Не могу не прибавить, что сильнее чувства благодарности по отношению к этим людям, а также к другим, там оставшимся, там нечеловечески страдающим и погибающим, к миллионам людей с душой живой - сильнее всех чувств во мне говорит пламенное чувство долга. Я никогда не знала ранее, что оно может быть пламенным. Мы здесь; наши тела уже не в глубокой, темной яме, называемой Петербургом; - но не ради нашего избавления избавлены мы, нет у нас чувства избавления - и не может быть, пока звучат в ушах эти голоса оттуда, - de profundis (из глубины (латинск.) Каждая минута, когда мы не стремимся приблизить хотя на линию, на полмиллиметра освобождение сидящих в яме, - наш собственный провал, если есть эта минута, - не оправдано избавление наше, и да погибнем мы здесь, как погибли бы там. Все равно, сколько у каждого сил. Сколько бы ни было - он обязан положить их на дело погибающих - все.

И это я говорю не только себе, не только нам: говорю всякому русскому в Европе, даже всякому вообще человеку,

если только он знает или может как-нибудь понять, что сейчас делается в России.

Я верю, что людям, достойным называться людьми, доступно и даже свойственно именно пламенное чувство долга...

Возвращаюсь, после невольного отступления, к фактам.

И. И. с самого начала пошел - "спасать квартиры от разграбления, жильцов от унижения". Сначала он был председателем одного из домовых комитетов, но затем его не утвердили - председателем стал старший дворник. Хитрый мужик, смекавший, что не век эта "ерунда" будет длиться, и что ссориться ему с "господами" не расчет, - охотно уступал И. И. К тому же дворник более думал, как бы "спекульнуть" без риска, и был малограмотен. Остальная "беднота", состоявшая уже окончательно из спекулирующих, воров (один шофер хапнул на 8 миллионов, попался и чуть не был расстрелян), тайных полицейских ("чрезвычайных"), дезертиров и т.д., благодаря тому же малограмотству и отсутствию интереса ко всему, кроме наживы - эта "беднота" тоже не особенно восставала против энергичного И. И.

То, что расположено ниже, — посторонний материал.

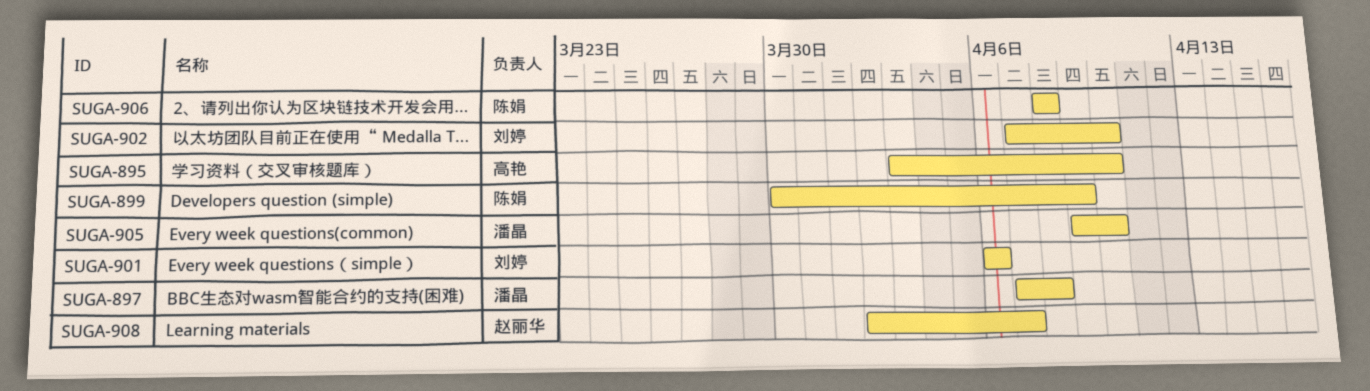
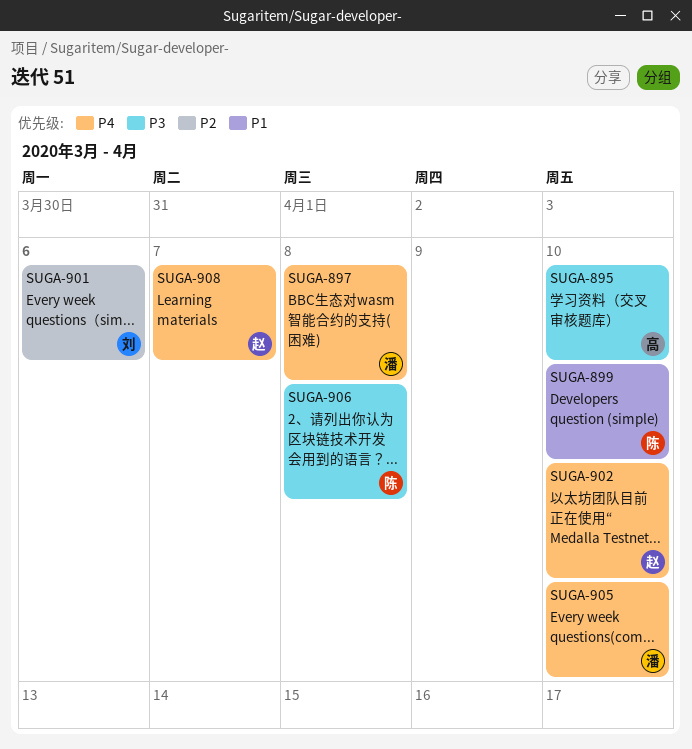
SUGA-899, due: Apr 9 -> Apr 10
SUGA-902, owner: 刘婷 -> 赵丽华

Надо все-таки видеть, что за колоссальная чепуха - домовой комитет. Противная, утомляющая работа, обходы неисполнимых декретов, извороты, чтобы отдалить ограбления, разговоры с тупыми посланцами из полиции... А вечные обыски! Как сейчас вижу длинную худую фигуру И. И. без воротника, в стареньком пальто, в 4 часа ночи среди подозрительных, подслеповатых людей с винтовками и кучи баб - новых сыщиков и сыщиц. Это И. И. в качестве уполномоченного от "Комитета" сопровождает обыски уже в двадцатую квартиру.

Как известно, все население Петербурга взято "на учет". Всякий, так или иначе, обязан служить "государству", - занимать место если не в армии, то в каком-нибудь правительственном учреждении. Да ведь человек иначе и заработка никакого не может иметь. И почти вся оставшаяся интеллигенция очутилась в большевистских чиновниках.